Os reguladores até podem introduzir leis e regulações positivas como estas, no entanto, é imprescindível que cada um de nós dedique o tempo suficiente para recolher a informação necessária para perceber os diferentes produtos e para comparar as ofertas existentes no mercado.
Já estamos tão habituados a fazê-lo para pacotes de telemóvel, preços de televisões, voos para as férias do verão, por que não também com os produtos financeiros, mesmo os mais complexos? E se individualmente não conseguirmos, então é recomendável procurar aconselhamento profissional.
É que para percebermos os resultados de uma escolha inconsciente neste campo basta pensar que, caso no exemplo retratado dos swaps estivéssemos a falar de uma empresa privada, muito provavelmente as consequências seriam a insolvência e o despedimento coletivo.
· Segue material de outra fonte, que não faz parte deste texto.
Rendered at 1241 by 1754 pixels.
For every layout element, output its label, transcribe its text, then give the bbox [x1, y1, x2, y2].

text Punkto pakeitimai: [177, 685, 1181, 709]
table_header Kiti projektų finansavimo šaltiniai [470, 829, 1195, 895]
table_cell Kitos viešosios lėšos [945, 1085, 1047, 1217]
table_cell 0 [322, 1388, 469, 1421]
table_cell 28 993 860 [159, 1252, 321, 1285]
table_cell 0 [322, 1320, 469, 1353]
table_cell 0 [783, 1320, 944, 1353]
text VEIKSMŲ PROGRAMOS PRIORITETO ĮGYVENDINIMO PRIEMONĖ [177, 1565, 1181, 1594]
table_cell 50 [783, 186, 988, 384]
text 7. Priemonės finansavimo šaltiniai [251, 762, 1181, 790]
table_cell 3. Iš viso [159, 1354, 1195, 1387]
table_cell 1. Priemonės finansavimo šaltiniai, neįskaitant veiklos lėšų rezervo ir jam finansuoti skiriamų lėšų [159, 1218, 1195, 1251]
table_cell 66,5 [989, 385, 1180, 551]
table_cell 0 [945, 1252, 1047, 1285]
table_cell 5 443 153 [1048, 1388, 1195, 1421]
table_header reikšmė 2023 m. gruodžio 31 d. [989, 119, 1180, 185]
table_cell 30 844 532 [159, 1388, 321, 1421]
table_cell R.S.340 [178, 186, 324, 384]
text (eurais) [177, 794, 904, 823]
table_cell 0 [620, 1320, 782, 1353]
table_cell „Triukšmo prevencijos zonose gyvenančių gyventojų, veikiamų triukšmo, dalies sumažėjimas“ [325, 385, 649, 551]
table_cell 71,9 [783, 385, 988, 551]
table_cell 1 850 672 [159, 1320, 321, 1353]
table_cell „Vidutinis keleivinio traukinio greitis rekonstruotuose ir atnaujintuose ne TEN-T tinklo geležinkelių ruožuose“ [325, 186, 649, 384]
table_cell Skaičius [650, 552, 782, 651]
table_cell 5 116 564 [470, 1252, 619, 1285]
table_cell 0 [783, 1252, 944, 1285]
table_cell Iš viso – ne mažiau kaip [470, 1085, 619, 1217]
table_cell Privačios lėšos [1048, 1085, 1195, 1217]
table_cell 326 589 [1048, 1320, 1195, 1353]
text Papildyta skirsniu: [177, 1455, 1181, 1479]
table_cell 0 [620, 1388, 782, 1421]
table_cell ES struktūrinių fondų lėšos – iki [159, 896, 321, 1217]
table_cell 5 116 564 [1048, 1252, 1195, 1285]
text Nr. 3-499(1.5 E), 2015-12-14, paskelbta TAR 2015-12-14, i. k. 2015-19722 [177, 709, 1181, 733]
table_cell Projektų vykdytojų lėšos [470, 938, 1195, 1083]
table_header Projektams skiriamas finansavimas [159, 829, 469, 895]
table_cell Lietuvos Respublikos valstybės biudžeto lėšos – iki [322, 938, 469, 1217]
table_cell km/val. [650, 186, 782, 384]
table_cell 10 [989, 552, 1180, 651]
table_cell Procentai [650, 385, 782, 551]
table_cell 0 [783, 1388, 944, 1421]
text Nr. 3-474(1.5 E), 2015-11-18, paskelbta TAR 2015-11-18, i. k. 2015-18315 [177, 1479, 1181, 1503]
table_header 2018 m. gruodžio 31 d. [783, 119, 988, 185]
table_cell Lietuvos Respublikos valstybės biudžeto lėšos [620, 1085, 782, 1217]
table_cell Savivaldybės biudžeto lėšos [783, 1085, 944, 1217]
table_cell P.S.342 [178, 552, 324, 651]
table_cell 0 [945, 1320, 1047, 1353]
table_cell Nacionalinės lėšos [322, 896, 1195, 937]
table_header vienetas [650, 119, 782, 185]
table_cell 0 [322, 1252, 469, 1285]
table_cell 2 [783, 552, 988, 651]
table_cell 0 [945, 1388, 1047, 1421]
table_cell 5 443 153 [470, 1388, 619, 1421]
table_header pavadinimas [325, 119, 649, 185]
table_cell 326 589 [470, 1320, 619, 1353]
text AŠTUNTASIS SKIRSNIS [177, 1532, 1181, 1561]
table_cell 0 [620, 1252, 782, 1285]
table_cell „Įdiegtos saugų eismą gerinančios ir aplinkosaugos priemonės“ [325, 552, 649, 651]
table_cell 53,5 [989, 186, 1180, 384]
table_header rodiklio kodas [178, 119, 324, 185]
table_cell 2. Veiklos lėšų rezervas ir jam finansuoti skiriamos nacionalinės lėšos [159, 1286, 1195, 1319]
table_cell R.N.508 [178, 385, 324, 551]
Dinheiro mal empregue, seja de origem privada ou pública, é sempre negativo para a economia, visto não cria o valor necessário para o seu desenvolvimento. As más decisões financeiras têm um impacto tremendo no futuro das pessoas e das empresas – e, em última instância, de um país.
O mote está, então, dado. Não importa se é um gestor empresarial, um decisor político ou apenas um investidor privado: antes de fazer o que quer que seja, pesquise, informe-se, compare, volte a informar-se e só depois dê o passo de adquirir a solução que considerar mais acertada.